Xinli Shang / @shangxinli: ParquetFileReader.getFilteredRecordCount() cannot be used because Iceberg applied RowGroup stats filter and Dcitionary filter also.

I think what we can do is to make getRowRanges() public. Iceberg call getRowRanges() to calculate the filteredRecordCount for the RowGroup that is determined(by RowGroup stats and Dictionary filter) to be read.

asfimport commented 4 years ago

Gabor Szadovszky / @gszadovszky:

ParquetFileReader.getFilteredRecordCount() cannot be used because Iceberg applied RowGroup stats filter and Dcitionary filter also. I don't see why it is a problem. ParquetFileReader filters the row groups based on stats and dictionary (and bloom filters from 1.12) in the constructor so getFilteredRecordCount will be executed on the filtered row groups. I am curious why the currently available values are not suitable for iceberg. parquet-mr high level API (the record readers) works based on these and if they are not correct for iceberg it might highlight some issues inside parquet-mr as well. (I don't think this is the case, though. We have a lot of unit tests in the different API levels.)

I think what we can do is to make getRowRanges() public. I would rather not make this public. The object RowRanges is not designed for public use. If it is really necessary I would provide the required values instead.

asfimport commented 4 years ago

Xinli Shang / @shangxinli: Thanks @gszadovszky for the explanation. I see it now. The confusing part is Iceberg creates ParquetFileReader object without passing in the filter. Instead, it rewrites RowGroup and Dictionary filtering.

Hi @rdblue, do you know why Iceberg rewrites the RowGroup and Dictionary filtering? From what Gabor mentioned above, if we pass the filter to the ParquetFileReader constructor, all the row groups that we need to deal with later are already filtered. When we upgrade to 1.12.0, bloomfilter will be automatically applied to those row groups.

asfimport commented 4 years ago

Xinli Shang / @shangxinli: @gszadovszky, I just realized the RowGroupFilter only applies the stats from ColumnChunkMetaData instead of page-level stats. There is a chance that ColumnChunkMetaData stats say yes, but page-level stats say no. In that case, readNextFilteredRowGroup() can still skip block.

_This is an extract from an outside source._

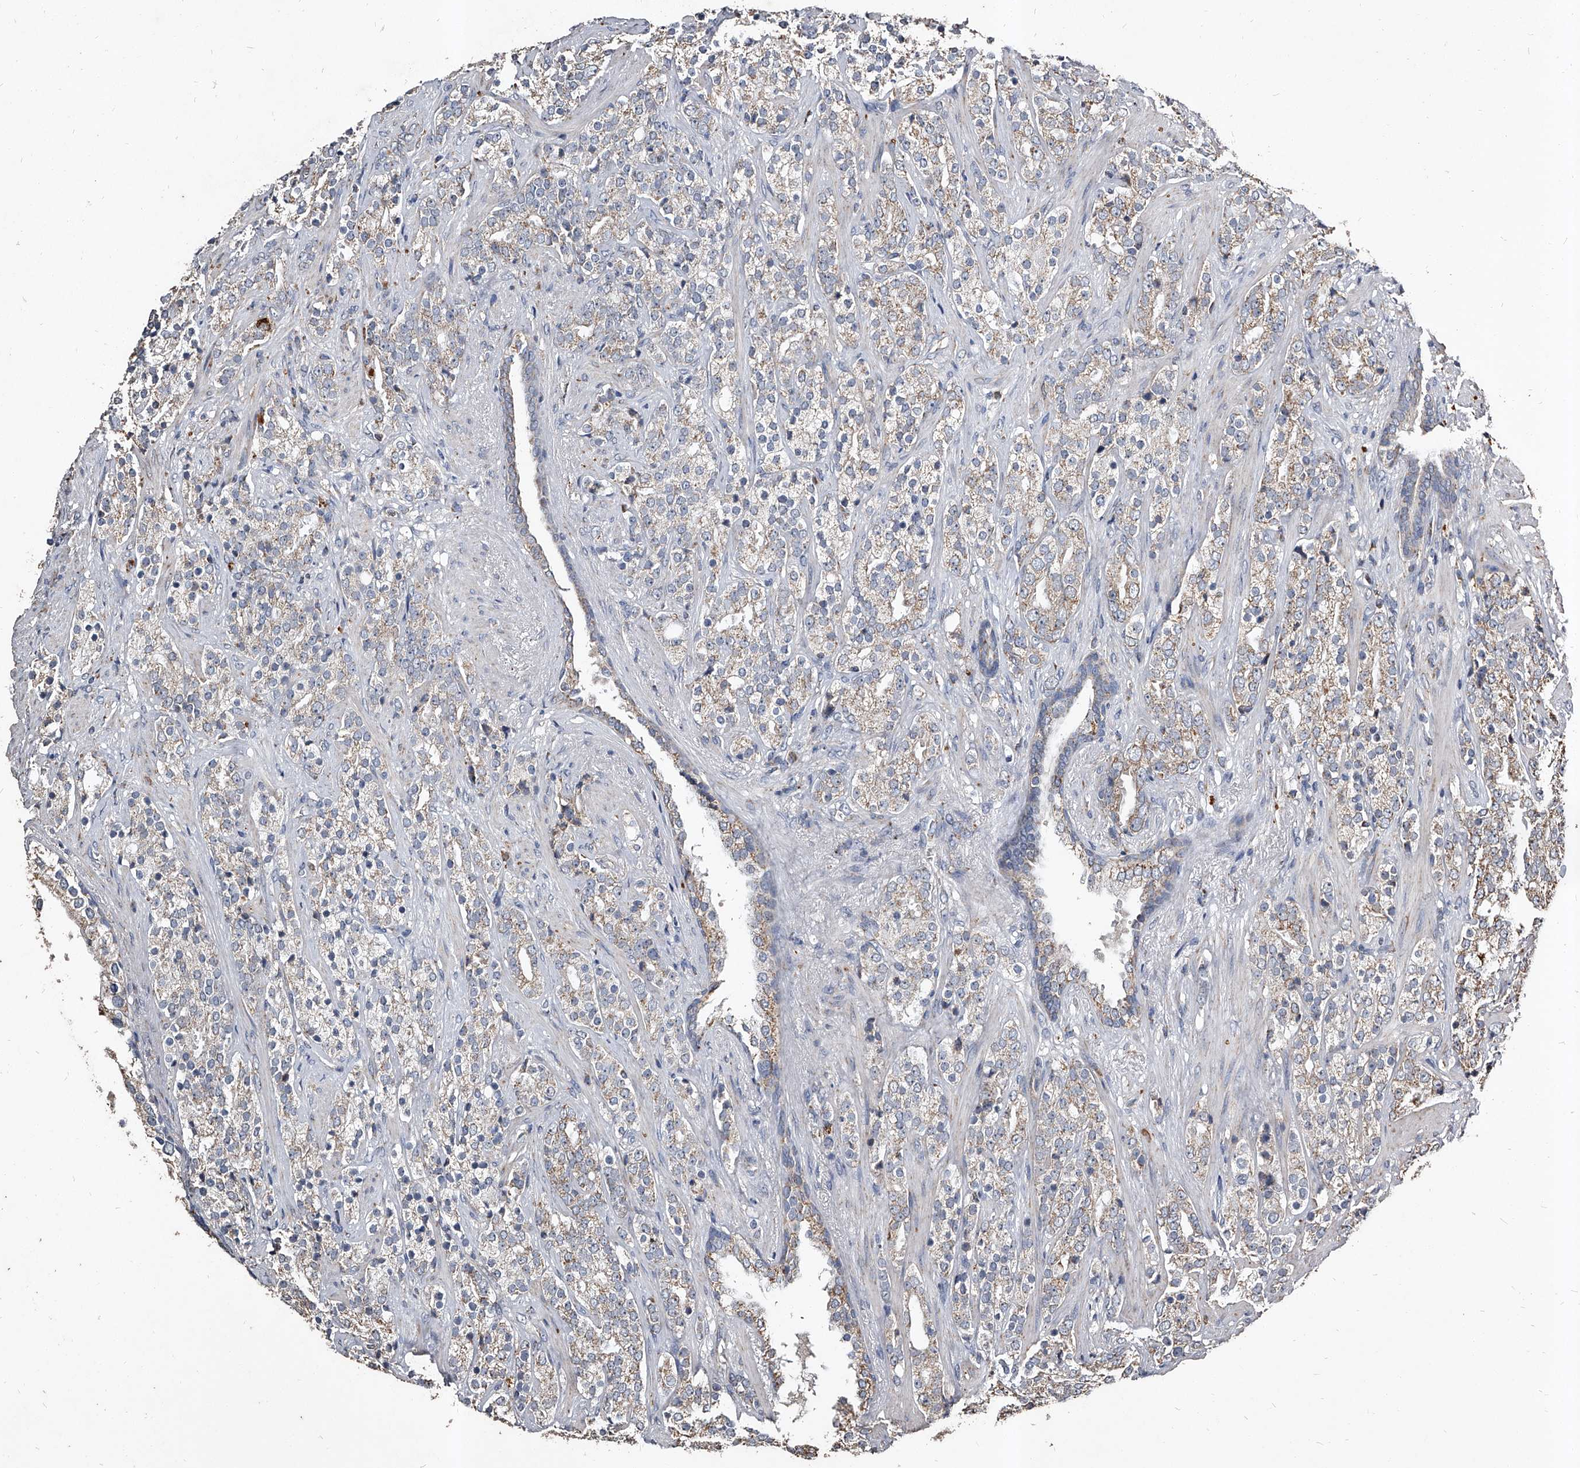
{"staining": {"intensity": "weak", "quantity": "25%-75%", "location": "cytoplasmic/membranous"}, "tissue": "prostate cancer", "cell_type": "Tumor cells", "image_type": "cancer", "snomed": [{"axis": "morphology", "description": "Adenocarcinoma, High grade"}, {"axis": "topography", "description": "Prostate"}], "caption": "Prostate cancer (adenocarcinoma (high-grade)) stained for a protein displays weak cytoplasmic/membranous positivity in tumor cells.", "gene": "GPR183", "patient": {"sex": "male", "age": 71}}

asfimport commented 4 years ago

Gabor Szadovszky / @gszadovszky: [~shangx@uber.com], yes, it may occur that the row group level filters says the searched values might be in the row group but the page level filtering skips all the pages. In this case the whole row group is skipped.

asfimport commented 4 years ago

Gabor Szadovszky / @gszadovszky: What is the current status of this one? Is it a blocker for 1.12.0?

asfimport commented 4 years ago

Xinli Shang / @shangxinli: It is still not decided yet in the last Iceberg meeting. But I think if adding the 'skipped number of records' is minimal for us, we can go ahead just to add it. Otherwise, we can release without this.

Add @rdblue for FYI